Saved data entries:
- - - -

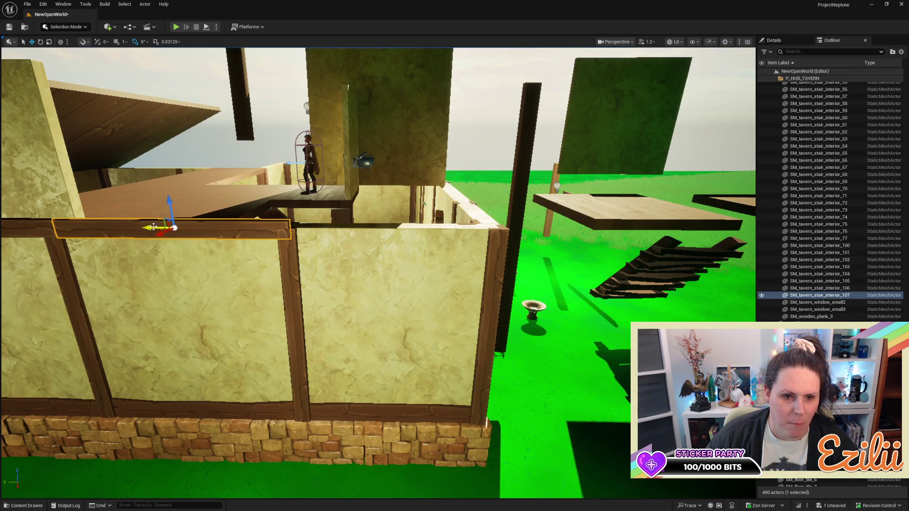
mouse_move(151, 226)
left_mouse_down()
mouse_move(355, 226)
mouse_move(388, 211)
mouse_move(374, 215)
mouse_move(388, 237)
mouse_move(378, 222)
left_mouse_up()
key("e")
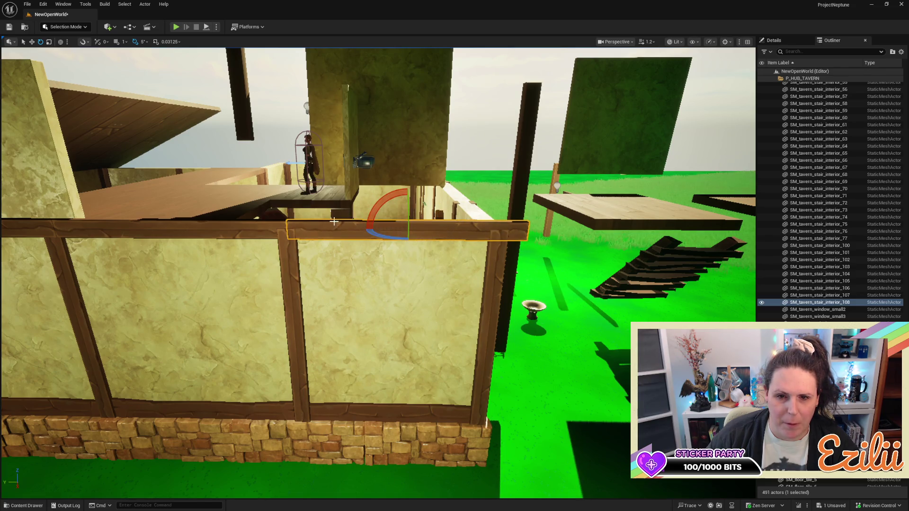
Raise the triangular plaster gable panel flush under the roof beam and shift it slightly left
key("w")
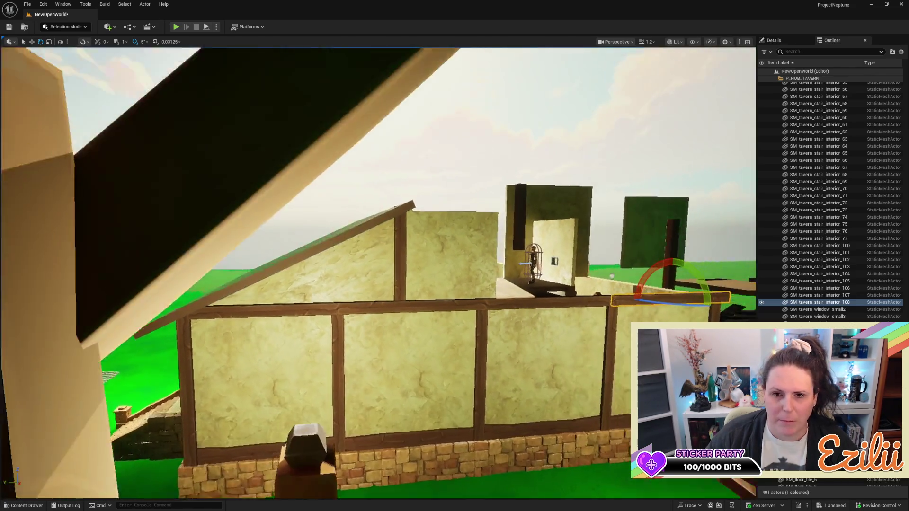
key("s")
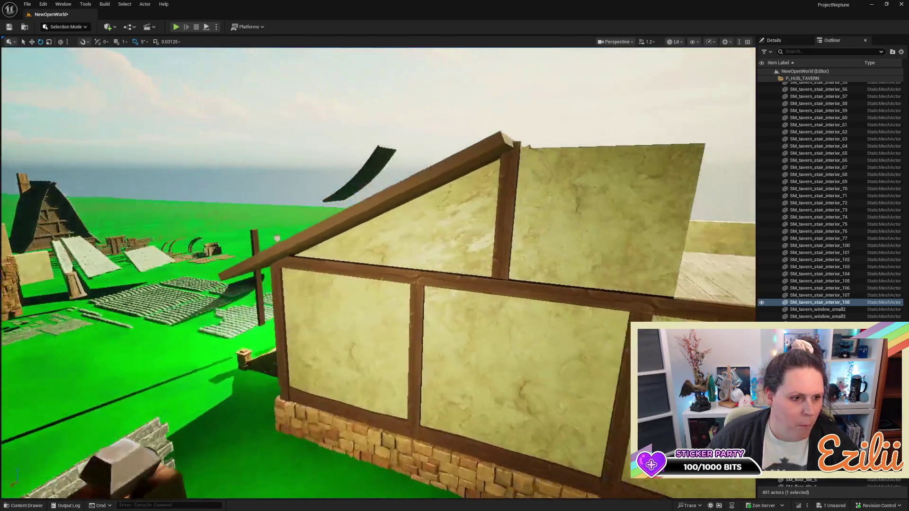
key("w")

- - - -

**TASK TO COMPLETE**
Word for word, repeat all of the entries above, leaving out the pictures.

**EXPECTED ANSWER**
mouse_move(151, 226)
left_mouse_down()
mouse_move(355, 226)
mouse_move(388, 211)
mouse_move(374, 215)
mouse_move(388, 237)
mouse_move(378, 222)
left_mouse_up()
key("e")
Raise the triangular plaster gable panel flush under the roof beam and shift it slightly left
key("w")
key("s")
key("w")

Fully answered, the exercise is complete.